BEGIN Page text

Following is the letter I wrote to my sisters. They were 20,18 and 12 when I was born. I am putting this down not because I am currently processing it, but because I hope it will help others and I believe in the end I can show God working through all this mess.

July 19, 2004
.
(I will withold their names)

It is very hard to know where to start with this letter. But to give you a warning, I am writing this for my benefit. Some of the things may not be rational or based in truth, but are feeling that I must let go of.

I have struggled with allowing intimacy with anyone due to growing up in such a traumatic environment. It has and is affecting my relationship with Kim. For so long I have been determined to not let my past determine my future. That I would not allow myself to be an alcoholic, in a family that fought, even to lose my temper. I have come to realize that I am greatly flawed by my past. That I exhibit some of the very same behaviors that hurt me so much. Such as making those I love feel as if they are not wanted. That any problem is their fault. I have suppressed feeling that it (Mama and Daddy) was my fault. I have also suppressed the hurt that I was not wanted. I know that my anger at Mama is palatable. I will write her as well, but feel that maybe I should write you first. Maybe we all need healing.

END Page text

-- Assigned task --
Carry on the letter to the sisters above, picking up right after its final sentence.

BEGIN Dataset excerpts

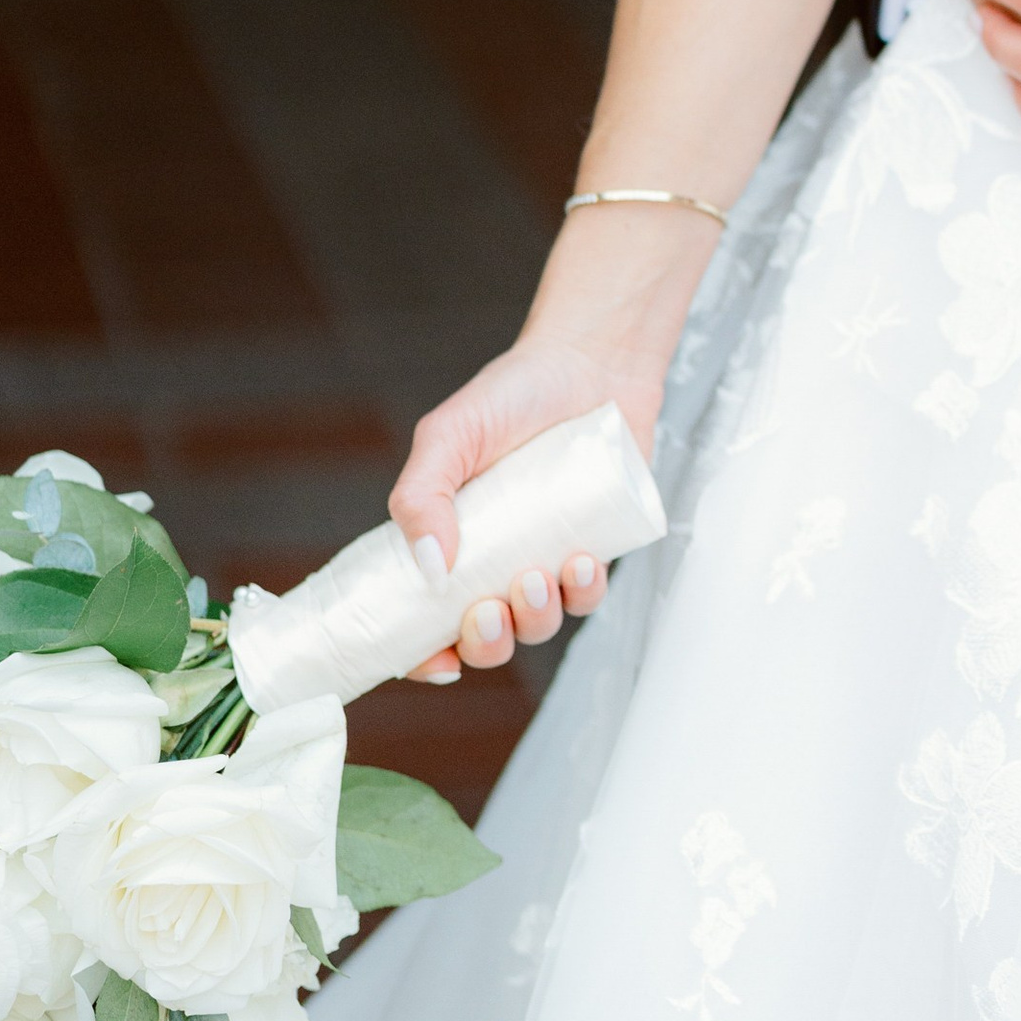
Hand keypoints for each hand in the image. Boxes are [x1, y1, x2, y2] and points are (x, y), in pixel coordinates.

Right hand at [386, 315, 663, 684]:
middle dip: (486, 644)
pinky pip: (590, 595)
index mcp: (450, 543)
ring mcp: (548, 556)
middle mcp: (498, 560)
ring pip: (540, 623)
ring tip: (536, 576)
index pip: (426, 620)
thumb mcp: (448, 435)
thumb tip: (429, 568)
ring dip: (535, 617)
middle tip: (486, 613)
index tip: (435, 660)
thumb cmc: (513, 394)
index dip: (425, 654)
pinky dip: (585, 592)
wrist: (591, 360)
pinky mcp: (598, 546)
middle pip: (487, 639)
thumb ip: (422, 494)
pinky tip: (582, 562)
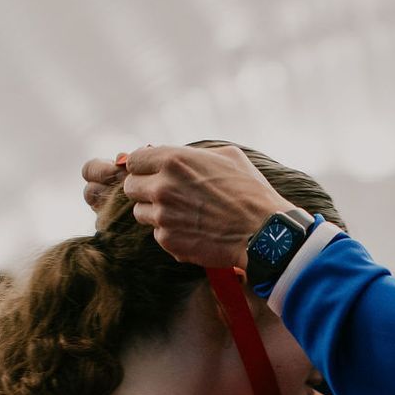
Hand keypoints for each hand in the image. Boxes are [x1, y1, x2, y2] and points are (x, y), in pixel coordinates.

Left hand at [98, 144, 294, 267]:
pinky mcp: (169, 241)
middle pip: (131, 187)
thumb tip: (177, 154)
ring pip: (141, 213)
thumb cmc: (250, 191)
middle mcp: (162, 187)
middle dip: (145, 189)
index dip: (143, 166)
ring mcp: (163, 217)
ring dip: (156, 212)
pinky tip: (194, 230)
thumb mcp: (226, 156)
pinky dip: (171, 233)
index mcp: (173, 161)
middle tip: (166, 194)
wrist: (263, 232)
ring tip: (183, 213)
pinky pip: (158, 234)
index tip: (152, 172)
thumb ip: (194, 153)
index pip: (133, 161)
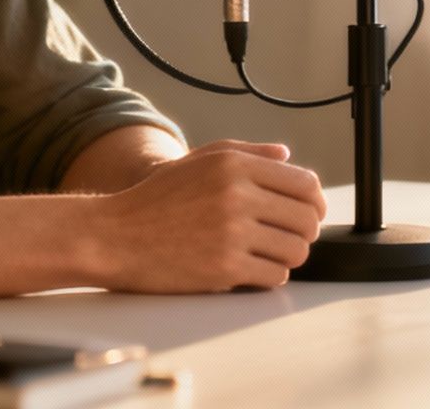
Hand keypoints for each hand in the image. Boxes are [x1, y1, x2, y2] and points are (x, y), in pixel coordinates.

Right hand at [83, 139, 326, 292]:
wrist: (114, 235)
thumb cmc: (156, 200)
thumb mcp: (198, 161)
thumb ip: (247, 153)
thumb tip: (287, 155)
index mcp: (235, 165)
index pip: (304, 183)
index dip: (315, 202)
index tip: (310, 213)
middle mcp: (237, 194)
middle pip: (307, 218)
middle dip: (305, 231)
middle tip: (289, 237)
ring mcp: (232, 232)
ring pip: (295, 250)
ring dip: (288, 255)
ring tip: (268, 254)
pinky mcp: (225, 267)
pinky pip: (274, 276)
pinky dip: (269, 276)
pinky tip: (251, 269)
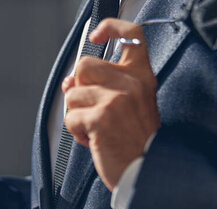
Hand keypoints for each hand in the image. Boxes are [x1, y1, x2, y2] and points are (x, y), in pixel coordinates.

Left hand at [63, 18, 160, 190]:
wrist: (146, 172)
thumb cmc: (138, 143)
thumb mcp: (130, 107)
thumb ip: (105, 87)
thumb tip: (70, 82)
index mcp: (142, 78)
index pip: (132, 35)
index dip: (111, 28)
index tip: (98, 36)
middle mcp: (131, 84)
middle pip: (84, 66)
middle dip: (80, 89)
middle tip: (93, 109)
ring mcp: (115, 100)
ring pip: (73, 94)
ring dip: (78, 115)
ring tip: (97, 130)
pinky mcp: (100, 118)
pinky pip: (70, 117)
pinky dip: (77, 132)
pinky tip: (94, 140)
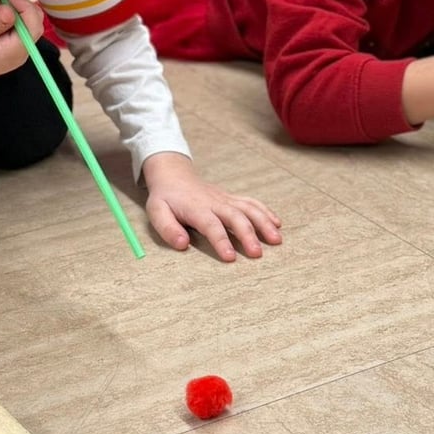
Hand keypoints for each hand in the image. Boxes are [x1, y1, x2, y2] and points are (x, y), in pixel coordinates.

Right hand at [0, 0, 44, 114]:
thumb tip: (10, 11)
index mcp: (11, 53)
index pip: (33, 25)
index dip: (24, 5)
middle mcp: (20, 53)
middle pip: (35, 23)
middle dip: (22, 5)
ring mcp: (18, 51)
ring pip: (30, 22)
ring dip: (16, 8)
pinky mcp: (12, 47)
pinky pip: (21, 26)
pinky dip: (12, 15)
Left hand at [141, 152, 281, 262]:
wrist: (174, 175)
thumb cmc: (165, 198)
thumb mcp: (156, 212)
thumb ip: (168, 228)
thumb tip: (182, 244)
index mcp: (196, 209)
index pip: (211, 226)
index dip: (222, 241)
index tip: (231, 257)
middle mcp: (215, 203)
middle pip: (235, 217)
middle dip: (248, 235)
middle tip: (257, 253)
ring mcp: (226, 199)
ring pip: (249, 209)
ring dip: (264, 223)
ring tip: (276, 240)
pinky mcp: (232, 199)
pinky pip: (252, 203)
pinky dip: (266, 212)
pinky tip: (277, 223)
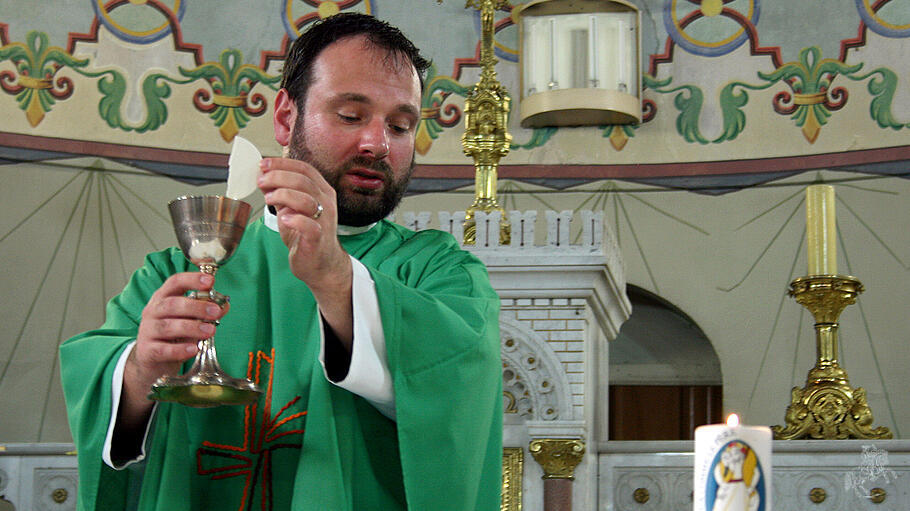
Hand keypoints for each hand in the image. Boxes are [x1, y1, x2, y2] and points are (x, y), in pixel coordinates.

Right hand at [122, 272, 226, 419]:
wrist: (152, 360)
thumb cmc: (174, 334)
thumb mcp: (190, 319)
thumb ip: (206, 312)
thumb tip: (224, 305)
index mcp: (164, 298)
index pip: (175, 282)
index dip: (192, 279)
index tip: (210, 281)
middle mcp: (153, 311)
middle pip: (172, 304)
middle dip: (196, 307)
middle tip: (216, 312)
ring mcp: (148, 331)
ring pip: (168, 326)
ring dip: (191, 327)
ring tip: (210, 331)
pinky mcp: (147, 352)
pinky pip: (162, 350)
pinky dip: (179, 350)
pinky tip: (193, 349)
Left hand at [258, 157, 353, 347]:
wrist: (321, 264)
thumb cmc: (306, 235)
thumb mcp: (291, 208)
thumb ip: (280, 192)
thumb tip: (262, 176)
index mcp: (321, 191)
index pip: (304, 168)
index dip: (282, 163)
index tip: (263, 164)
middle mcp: (326, 202)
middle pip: (303, 180)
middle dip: (278, 176)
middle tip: (260, 181)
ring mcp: (324, 220)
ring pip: (306, 199)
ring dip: (283, 195)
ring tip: (268, 199)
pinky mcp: (318, 238)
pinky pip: (309, 225)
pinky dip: (294, 219)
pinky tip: (284, 219)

END Dataset excerpts

-- Output below --
I have come to realize that I am hurt by all of you. I feel that you should have rescued me. That how could you leave a child in that environment? I feel rejected, unworthy, and abandoned. I know this may not make logical sense that you may have been just fleeing for your own lives. But please allow me to say it. I don’t know if you know how bad it was, or if it was always like that. Nightly I saw my parents chase each other with fire pokers, hold guns to each others heads, scream unspeakable things. It’s too painful for me to type.

I have put off writing this to the point where I have to. I want to forgive you, whether you actually did anything wrong or not, I don’t know. But I think I transfer some of my fear of rejection to those that I love. I have to go back and resolve this before I will ever be able to really love someone else. Writing these 4 paragraphs is exhausting. Feel free to respond, ask questions, and share how you have dealt with this. I learned from Mama that we are supposed to deal with problems by trudging on and not letting them get the best of us. That is not always best. It sure didn’t serve her well all those years.

My spirit I fear was lost as an early child, in some ways I was never able to be a child and so I struggle to accept responsibilities now. I hurt to even send this to you. I hope you can receive it in love. I hope it will help me to heal the wound I feel.

Their response next.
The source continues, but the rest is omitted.